Specify the scope of the operation
- Click the More tab.
-
Select the appropriate option in the Scope panel:
- All
- First
- Next
- While
Show me moreAll This option is selected by default. Leave it selected to specify that all records in the view are processed. First Select this option and enter a number in the text box to start processing at the first record in the view and include only the specified number of records. Next Select this option and enter a number in the text box to start processing at the currently selected record in the view and include only the specified number of records. The actual record number in the leftmost column must be selected, not data in the row. While Select this option to use a WHILE statement to limit the processing of records in the view based on a particular criterion or set of criteria. You can enter a condition in the While text box, or click While to create a WHILE statement using the Expression Builder.

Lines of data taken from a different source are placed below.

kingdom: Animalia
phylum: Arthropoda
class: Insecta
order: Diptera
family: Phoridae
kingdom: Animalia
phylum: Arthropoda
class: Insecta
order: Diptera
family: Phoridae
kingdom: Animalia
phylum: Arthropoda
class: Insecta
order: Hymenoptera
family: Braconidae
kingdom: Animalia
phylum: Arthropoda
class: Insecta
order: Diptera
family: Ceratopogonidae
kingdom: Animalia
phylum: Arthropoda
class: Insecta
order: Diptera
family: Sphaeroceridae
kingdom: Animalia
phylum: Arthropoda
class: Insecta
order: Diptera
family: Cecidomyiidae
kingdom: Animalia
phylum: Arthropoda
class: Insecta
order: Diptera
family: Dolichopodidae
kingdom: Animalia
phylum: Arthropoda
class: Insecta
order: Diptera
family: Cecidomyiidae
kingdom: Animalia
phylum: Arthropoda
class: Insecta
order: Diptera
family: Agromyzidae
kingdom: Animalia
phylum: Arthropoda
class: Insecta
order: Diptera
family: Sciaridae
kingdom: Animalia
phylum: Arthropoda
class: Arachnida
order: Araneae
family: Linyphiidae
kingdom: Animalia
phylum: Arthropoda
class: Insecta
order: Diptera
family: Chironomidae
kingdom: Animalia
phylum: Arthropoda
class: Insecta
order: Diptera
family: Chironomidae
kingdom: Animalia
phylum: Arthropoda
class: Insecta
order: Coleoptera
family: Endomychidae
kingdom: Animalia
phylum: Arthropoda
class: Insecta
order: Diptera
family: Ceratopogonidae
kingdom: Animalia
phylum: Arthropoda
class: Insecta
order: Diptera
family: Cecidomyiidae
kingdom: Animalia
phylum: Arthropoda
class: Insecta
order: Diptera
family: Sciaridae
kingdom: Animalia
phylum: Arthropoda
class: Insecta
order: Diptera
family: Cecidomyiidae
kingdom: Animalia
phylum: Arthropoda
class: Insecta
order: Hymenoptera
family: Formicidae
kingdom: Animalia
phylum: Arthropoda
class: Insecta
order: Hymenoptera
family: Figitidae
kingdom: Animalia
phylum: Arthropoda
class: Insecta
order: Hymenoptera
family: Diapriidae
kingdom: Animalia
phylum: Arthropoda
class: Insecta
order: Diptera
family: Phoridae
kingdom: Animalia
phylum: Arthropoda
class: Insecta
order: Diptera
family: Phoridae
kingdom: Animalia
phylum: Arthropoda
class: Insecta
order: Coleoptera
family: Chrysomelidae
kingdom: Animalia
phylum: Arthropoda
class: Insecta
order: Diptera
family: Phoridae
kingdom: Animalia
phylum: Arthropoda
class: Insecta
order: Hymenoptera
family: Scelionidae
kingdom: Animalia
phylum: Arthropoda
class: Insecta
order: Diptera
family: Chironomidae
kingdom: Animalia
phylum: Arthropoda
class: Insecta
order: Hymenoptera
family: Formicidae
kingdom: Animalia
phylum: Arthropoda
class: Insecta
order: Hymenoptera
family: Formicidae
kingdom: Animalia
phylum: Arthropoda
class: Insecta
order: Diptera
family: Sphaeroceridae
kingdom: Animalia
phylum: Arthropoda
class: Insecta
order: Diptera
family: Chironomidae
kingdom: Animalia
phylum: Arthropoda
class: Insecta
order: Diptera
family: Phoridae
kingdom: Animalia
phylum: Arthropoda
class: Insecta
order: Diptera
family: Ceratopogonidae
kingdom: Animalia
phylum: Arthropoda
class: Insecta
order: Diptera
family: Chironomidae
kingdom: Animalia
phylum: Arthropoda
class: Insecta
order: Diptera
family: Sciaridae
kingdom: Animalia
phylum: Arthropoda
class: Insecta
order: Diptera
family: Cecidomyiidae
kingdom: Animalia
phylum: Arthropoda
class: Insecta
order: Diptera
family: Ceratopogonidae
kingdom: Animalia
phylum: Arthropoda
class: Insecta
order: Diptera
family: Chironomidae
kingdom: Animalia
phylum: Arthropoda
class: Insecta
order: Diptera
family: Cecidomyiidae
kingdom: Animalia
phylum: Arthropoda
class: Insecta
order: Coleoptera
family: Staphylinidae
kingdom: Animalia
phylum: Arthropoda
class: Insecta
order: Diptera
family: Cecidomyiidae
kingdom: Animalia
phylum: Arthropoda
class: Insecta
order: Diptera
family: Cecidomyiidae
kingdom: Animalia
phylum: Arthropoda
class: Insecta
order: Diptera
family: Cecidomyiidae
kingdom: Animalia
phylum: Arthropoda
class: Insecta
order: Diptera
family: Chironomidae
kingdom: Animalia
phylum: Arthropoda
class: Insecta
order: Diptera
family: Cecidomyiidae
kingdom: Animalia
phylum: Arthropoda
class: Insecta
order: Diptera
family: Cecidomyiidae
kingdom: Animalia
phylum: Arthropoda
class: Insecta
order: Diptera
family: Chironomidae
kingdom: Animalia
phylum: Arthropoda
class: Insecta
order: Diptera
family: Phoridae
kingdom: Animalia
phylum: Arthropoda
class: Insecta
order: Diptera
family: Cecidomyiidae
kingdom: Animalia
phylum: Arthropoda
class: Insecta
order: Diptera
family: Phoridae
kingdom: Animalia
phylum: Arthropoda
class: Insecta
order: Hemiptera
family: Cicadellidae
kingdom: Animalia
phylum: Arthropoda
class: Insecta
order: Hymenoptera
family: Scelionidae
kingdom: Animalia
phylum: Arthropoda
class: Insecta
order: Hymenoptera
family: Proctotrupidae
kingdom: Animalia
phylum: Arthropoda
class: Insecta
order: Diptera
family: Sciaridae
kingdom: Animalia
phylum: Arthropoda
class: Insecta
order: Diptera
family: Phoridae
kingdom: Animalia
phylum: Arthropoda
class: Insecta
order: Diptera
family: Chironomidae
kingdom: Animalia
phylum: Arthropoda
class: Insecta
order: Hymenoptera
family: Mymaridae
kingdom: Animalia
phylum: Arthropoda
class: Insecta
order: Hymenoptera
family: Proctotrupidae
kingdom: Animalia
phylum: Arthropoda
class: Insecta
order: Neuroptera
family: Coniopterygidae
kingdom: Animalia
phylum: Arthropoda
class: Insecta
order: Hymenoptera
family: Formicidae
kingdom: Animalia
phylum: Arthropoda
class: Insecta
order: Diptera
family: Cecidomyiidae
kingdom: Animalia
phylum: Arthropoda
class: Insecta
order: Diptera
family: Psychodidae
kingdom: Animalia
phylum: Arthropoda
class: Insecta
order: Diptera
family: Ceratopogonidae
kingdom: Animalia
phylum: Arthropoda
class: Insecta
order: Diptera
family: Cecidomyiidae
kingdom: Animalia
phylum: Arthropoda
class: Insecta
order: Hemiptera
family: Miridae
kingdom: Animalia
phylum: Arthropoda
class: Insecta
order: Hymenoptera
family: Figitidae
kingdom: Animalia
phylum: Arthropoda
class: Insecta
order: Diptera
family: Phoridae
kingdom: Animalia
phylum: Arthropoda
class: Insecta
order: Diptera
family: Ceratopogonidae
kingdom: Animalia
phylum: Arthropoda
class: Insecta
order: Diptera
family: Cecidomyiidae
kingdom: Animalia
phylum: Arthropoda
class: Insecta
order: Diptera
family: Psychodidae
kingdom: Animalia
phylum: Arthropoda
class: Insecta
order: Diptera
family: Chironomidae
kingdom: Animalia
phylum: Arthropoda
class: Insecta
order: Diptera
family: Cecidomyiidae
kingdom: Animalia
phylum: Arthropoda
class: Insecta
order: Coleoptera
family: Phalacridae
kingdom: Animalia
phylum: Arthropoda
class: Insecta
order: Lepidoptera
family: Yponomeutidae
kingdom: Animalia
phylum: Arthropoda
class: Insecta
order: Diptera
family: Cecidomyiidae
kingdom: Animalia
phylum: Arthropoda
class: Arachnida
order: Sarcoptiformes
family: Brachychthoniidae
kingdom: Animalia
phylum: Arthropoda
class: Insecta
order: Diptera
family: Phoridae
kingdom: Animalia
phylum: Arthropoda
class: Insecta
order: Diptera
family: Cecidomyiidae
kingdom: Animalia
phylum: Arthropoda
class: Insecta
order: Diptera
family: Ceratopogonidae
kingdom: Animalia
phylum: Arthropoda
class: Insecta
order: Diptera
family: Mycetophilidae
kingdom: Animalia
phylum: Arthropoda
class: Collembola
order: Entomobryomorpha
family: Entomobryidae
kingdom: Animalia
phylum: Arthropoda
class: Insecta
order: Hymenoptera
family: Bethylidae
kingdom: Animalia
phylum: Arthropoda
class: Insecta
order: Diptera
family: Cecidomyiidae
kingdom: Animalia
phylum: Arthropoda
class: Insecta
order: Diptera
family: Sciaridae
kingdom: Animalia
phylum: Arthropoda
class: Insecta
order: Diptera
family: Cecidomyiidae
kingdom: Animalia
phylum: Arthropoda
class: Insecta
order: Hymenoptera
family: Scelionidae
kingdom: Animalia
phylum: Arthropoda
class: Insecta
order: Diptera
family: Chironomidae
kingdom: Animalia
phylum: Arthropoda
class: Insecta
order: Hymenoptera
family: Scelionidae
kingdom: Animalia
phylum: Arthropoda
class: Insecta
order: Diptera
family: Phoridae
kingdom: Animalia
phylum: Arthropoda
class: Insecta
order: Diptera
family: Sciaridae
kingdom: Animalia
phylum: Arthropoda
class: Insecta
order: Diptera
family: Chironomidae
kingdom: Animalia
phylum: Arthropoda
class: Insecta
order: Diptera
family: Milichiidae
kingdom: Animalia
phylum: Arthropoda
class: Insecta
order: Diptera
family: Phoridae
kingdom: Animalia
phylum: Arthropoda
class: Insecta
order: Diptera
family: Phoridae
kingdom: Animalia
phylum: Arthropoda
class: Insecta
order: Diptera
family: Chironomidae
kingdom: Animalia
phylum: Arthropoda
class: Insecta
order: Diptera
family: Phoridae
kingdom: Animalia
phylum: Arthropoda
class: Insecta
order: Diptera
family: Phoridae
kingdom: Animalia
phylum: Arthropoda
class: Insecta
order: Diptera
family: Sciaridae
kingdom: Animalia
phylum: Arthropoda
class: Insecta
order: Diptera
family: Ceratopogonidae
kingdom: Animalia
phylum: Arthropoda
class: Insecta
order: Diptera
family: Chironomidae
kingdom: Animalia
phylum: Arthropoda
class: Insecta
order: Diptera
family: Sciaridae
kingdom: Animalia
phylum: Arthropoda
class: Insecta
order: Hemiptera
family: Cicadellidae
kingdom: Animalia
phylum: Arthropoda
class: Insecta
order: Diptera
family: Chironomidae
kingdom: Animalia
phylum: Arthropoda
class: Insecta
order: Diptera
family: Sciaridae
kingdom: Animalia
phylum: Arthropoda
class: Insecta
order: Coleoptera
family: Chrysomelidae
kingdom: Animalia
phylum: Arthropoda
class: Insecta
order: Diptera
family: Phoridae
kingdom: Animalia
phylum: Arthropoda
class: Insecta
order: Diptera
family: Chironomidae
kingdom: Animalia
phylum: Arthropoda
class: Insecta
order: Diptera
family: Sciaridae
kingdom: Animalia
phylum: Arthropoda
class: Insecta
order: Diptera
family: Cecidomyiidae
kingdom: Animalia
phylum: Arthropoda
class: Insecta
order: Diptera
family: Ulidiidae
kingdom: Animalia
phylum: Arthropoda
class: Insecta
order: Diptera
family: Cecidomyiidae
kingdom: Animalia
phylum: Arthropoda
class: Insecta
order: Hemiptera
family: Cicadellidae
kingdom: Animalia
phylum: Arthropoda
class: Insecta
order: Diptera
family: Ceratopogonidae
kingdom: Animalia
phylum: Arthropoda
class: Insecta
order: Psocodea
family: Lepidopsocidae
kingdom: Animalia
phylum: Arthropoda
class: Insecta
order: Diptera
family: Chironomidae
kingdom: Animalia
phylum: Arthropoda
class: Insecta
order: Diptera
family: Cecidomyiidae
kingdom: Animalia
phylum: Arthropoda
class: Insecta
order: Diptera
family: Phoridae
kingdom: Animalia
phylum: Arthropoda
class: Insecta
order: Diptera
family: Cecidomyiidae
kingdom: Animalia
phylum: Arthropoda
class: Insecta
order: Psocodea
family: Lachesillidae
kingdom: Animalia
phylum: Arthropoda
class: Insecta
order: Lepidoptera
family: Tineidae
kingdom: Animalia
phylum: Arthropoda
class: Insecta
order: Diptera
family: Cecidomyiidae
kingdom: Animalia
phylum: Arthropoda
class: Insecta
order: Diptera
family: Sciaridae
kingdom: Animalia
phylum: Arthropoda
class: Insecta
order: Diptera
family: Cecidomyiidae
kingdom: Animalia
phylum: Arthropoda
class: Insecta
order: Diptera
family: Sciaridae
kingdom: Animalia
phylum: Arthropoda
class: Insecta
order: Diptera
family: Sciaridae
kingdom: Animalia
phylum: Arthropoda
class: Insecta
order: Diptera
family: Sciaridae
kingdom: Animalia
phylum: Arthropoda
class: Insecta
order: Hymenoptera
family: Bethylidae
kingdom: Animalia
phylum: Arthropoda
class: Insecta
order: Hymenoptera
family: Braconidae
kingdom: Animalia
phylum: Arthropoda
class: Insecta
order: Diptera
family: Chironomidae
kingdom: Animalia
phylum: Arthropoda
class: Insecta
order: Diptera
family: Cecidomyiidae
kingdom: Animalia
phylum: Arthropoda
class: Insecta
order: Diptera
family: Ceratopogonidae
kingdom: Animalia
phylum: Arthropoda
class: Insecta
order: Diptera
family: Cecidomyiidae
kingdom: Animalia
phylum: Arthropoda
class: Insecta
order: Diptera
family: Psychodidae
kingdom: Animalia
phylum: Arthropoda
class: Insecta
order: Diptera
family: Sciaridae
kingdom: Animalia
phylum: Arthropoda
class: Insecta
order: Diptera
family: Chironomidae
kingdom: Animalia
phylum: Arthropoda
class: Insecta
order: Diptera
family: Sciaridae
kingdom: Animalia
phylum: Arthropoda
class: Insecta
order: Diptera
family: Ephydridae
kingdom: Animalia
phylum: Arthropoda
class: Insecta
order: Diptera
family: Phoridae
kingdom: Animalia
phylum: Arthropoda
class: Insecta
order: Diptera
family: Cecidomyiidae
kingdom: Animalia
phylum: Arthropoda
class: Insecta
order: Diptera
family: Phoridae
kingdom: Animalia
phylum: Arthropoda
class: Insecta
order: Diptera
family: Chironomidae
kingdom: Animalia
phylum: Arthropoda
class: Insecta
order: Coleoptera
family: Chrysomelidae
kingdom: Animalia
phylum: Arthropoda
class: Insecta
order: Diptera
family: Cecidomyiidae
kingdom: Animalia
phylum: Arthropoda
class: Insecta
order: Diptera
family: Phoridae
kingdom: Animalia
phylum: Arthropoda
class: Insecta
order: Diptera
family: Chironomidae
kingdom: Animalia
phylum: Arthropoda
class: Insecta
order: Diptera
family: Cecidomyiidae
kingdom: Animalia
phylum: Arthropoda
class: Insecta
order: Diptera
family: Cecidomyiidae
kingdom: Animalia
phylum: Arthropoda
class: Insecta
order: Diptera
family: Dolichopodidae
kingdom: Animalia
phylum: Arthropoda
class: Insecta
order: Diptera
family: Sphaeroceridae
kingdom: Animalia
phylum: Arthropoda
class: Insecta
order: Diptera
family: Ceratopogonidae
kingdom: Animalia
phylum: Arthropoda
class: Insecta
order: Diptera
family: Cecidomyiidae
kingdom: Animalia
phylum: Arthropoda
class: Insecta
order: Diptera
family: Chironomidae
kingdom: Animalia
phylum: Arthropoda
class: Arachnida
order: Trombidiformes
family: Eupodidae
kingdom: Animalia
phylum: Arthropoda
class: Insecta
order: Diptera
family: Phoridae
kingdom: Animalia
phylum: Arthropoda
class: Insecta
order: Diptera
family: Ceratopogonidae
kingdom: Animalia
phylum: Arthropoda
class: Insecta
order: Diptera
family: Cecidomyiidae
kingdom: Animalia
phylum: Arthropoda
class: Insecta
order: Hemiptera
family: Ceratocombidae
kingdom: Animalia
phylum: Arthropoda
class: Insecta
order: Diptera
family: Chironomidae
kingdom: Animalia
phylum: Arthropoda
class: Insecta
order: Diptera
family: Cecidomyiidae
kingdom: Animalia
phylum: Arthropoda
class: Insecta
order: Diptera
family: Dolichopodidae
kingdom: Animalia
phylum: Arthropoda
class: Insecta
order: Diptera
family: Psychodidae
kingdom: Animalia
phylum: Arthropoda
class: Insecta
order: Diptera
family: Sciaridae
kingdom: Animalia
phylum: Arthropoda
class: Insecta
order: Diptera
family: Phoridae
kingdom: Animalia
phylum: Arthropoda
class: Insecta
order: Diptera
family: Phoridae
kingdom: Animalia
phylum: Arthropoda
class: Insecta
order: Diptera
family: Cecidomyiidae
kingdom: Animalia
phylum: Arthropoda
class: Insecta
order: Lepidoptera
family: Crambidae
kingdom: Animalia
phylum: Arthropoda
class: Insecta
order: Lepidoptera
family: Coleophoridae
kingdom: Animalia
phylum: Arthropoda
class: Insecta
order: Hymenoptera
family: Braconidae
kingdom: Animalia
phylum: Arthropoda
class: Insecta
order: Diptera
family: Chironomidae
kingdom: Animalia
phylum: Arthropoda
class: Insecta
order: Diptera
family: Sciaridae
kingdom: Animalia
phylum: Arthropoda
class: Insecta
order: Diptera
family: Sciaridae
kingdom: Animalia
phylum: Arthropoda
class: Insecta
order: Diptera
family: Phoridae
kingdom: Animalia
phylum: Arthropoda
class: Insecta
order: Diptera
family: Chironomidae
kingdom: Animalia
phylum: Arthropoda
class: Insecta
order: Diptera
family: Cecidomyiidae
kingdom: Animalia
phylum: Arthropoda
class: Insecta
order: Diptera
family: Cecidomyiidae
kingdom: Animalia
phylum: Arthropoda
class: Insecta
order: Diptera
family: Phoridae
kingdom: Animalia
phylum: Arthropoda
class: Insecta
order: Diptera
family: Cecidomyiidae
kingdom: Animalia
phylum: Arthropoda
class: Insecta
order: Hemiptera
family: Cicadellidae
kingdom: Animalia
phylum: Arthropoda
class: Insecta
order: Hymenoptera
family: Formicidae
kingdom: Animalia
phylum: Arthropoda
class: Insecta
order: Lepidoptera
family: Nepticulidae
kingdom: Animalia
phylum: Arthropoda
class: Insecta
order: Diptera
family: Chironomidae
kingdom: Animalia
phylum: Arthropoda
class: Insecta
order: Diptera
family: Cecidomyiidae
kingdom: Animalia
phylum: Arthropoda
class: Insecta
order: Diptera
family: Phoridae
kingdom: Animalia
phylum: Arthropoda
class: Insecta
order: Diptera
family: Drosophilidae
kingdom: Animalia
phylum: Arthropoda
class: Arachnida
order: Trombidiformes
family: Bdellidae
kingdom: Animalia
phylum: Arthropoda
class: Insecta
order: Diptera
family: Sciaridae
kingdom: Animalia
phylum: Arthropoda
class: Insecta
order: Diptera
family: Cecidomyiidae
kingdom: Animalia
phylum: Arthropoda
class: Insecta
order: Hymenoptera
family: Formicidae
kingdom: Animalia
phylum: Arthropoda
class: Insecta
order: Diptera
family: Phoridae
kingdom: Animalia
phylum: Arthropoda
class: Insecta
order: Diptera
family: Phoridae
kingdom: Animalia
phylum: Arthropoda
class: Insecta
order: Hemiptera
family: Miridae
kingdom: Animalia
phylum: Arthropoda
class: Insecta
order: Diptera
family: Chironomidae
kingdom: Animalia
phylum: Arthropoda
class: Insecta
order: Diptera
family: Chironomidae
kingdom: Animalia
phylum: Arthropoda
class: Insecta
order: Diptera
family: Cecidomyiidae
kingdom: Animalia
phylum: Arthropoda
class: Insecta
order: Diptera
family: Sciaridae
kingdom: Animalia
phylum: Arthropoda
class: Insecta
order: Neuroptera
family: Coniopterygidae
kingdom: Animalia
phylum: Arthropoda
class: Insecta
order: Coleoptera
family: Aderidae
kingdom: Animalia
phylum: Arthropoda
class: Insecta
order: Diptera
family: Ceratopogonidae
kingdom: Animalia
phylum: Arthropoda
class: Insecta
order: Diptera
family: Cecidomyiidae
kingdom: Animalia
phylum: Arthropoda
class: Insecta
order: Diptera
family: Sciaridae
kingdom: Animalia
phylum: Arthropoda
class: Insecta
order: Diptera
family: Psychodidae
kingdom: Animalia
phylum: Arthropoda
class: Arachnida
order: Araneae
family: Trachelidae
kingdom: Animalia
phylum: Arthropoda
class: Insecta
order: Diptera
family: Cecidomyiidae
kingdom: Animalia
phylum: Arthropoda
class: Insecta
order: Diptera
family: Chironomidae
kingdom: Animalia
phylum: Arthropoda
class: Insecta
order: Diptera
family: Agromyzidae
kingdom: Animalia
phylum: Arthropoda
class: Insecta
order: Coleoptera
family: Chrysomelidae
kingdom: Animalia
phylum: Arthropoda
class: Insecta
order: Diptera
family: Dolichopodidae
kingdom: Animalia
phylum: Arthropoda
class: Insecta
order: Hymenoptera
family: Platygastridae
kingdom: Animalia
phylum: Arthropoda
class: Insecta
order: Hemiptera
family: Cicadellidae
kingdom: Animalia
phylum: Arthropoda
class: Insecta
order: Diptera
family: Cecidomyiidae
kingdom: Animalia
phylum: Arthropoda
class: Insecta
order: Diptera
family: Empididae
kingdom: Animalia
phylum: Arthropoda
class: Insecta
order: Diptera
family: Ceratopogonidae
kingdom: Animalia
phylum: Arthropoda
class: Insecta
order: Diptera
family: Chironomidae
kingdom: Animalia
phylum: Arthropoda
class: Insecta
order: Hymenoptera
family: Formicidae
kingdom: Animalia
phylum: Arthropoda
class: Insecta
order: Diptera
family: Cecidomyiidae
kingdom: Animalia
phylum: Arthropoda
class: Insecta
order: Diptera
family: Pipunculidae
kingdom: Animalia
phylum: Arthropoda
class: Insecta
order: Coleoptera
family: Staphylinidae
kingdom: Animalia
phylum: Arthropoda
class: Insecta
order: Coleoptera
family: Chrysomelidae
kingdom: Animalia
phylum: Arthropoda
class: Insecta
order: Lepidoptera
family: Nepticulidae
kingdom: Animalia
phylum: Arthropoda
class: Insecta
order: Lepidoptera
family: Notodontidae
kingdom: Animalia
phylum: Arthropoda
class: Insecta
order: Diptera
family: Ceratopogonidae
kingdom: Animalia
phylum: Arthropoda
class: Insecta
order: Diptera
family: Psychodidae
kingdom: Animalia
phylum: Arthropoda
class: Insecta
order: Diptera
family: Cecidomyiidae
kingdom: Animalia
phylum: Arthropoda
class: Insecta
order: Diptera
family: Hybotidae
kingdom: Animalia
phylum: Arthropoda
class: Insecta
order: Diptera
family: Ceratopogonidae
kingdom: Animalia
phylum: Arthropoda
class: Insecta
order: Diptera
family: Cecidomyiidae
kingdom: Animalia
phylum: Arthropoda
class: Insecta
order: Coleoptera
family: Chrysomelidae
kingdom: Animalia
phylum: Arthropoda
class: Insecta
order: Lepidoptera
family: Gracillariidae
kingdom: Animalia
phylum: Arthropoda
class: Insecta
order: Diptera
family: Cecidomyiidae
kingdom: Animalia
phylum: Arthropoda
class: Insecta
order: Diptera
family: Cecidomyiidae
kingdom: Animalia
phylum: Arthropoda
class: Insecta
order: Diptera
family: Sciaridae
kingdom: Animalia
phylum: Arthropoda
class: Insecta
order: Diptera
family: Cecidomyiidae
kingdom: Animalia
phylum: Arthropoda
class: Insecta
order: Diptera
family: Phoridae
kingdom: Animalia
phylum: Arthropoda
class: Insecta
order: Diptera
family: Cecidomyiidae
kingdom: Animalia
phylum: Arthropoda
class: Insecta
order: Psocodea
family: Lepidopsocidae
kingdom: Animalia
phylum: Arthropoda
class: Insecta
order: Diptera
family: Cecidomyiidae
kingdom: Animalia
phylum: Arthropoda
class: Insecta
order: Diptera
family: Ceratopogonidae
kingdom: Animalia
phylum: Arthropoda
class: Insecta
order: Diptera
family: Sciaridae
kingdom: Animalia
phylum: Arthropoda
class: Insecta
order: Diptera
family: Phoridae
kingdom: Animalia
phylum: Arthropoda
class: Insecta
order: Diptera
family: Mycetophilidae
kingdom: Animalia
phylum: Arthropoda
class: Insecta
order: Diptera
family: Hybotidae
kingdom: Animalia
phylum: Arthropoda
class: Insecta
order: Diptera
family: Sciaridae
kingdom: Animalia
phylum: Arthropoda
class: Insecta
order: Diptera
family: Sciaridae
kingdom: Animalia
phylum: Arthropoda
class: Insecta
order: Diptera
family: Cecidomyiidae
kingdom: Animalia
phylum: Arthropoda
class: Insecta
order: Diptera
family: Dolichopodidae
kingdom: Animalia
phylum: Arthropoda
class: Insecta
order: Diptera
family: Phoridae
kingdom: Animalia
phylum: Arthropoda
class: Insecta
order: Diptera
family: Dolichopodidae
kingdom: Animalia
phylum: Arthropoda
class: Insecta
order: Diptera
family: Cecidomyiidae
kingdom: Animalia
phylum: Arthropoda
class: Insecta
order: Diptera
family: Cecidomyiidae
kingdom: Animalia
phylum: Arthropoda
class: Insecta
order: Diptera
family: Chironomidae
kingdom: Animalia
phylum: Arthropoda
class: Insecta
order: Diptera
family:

A WHILE statement allows records in the view to be processed only while the specified condition evaluates to true. As soon as the condition evaluates to false, the processing terminates, and no further records are considered. You can use the While option in conjunction with the All, First, or Next options. Record processing stops as soon as one limit is reached.
Note
The number of records specified in the First or Next options references either the physical or the indexed order of records in a table, and disregards any filtering or quick sorting applied to the view. However, results of analytical operations respect any filtering.
If a view is quick sorted, Next behaves like First.
Finalize the settings
-
Select Use Output Table if you want the output table to open automatically upon completion of the operation.
- If you want to append the output results to the end of
an existing Analytics table, do one of the following:
Select Append To Existing File if you are certain the output results and the existing table are identical in structure.
Leave Append To Existing File deselected if you want Analytics to compare the record lengths of the output results and the existing table. If the record lengths are not identical, the data structure is not identical, and the append will not work correctly.
Note
Leaving Append To Existing File deselected is recommended if you are uncertain whether the output results and the existing table have an identical data structure. For more information about appending and data structure, see Appending output results to an existing table.
- Click OK.
- If the overwrite prompt appears, select the appropriate
option.
If you are expecting the Append option to appear and it does not, click No to cancel the operation and see Appending output results to an existing table.